I would argue that one major reason the victim's family felt the punishment was satisfactory was a large financial settlement – and I absolutely don't buy the argument that a legally intoxicated person who gets behind the wheel of a car and kills or injures an innocent human has done so accidentally. Stallworth's intent was to flout a law designed to protect citizens from potentially horrible (and avoidable) circumstances, and he should be punished for it. In my opinion, he got off easy.
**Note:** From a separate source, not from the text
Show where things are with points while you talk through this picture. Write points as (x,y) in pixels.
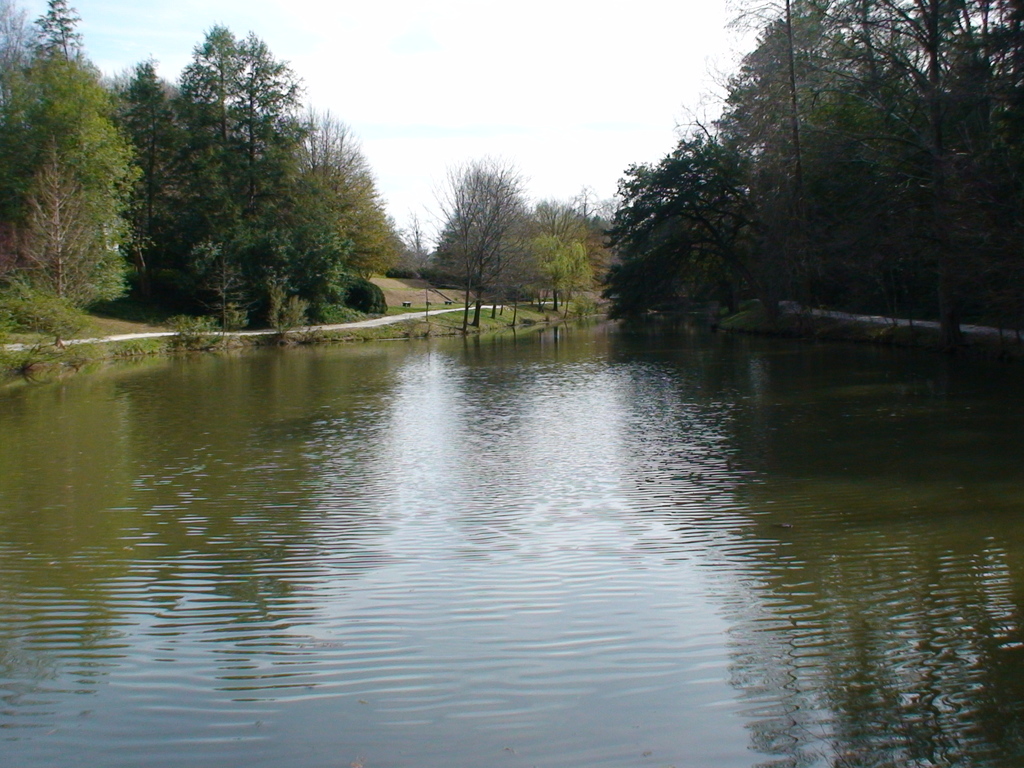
In this image we can see some trees (579,259) and grass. In the background of the image (529,141) there is the sky (630,86). At the bottom of the image (421,597) there is water (579,592). On the water (492,663) we can see some reflections (466,605).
Just wanted to drop a line about Mr. (Rich) Behm. I've written in a couple times under the moniker "the crippled stoner" and it's always in jest. But as a T-12 paraplegic, I have a very clear insight of the challenges Mr. Behm will face going forward. The fact that JJones "tears up" at the mention makes me like him and possibly the whole Cowboys organization a little bit more. And I've always been a cowgirl hater. When people read stories about tragedies like the bubble collapse and the people affected, it's easy to pass on the assumption that "well, it's OK because nobody died" but it is never quite that simple. My accident didn't make any national headlines, I simply passed out in a friend's truck and he chose to try to drive after a night of heavy drinking. And then Stallworth goes and kills a man after drinking and driving and gets 30 days in jail and people say that's OK, he showed some remorse, and the family chose to be "bought off." But both drinking and driving, and the bubble collapse, and all the other tragedies (see: Leonard Little(notes)) are so easy for the casual reader to skim through and then forget, when sometimes it affects some people for the rest of their lives. I just wish there was a way to prevent the idiocy, especially among the rich and privileged athletes of our generation. When I read that Jerry Jones will probably take care of Mr. Behm both personally and professionally for life, it just re-enforces the fact that football is a game, and life is bigger than the game. I'm glad Mister Jones recognizes that fact, and I hope he does right by the Behm family, minus the need for any kind of lawsuit. If only I was so lucky … A huge fan of your writing, and as always for life … "the crippled stoner."
I'm a huge fan of "the crippled stoner," because he just made these points a lot more poignantly than I ever could. Thanks for your perspective, and your sense of humor.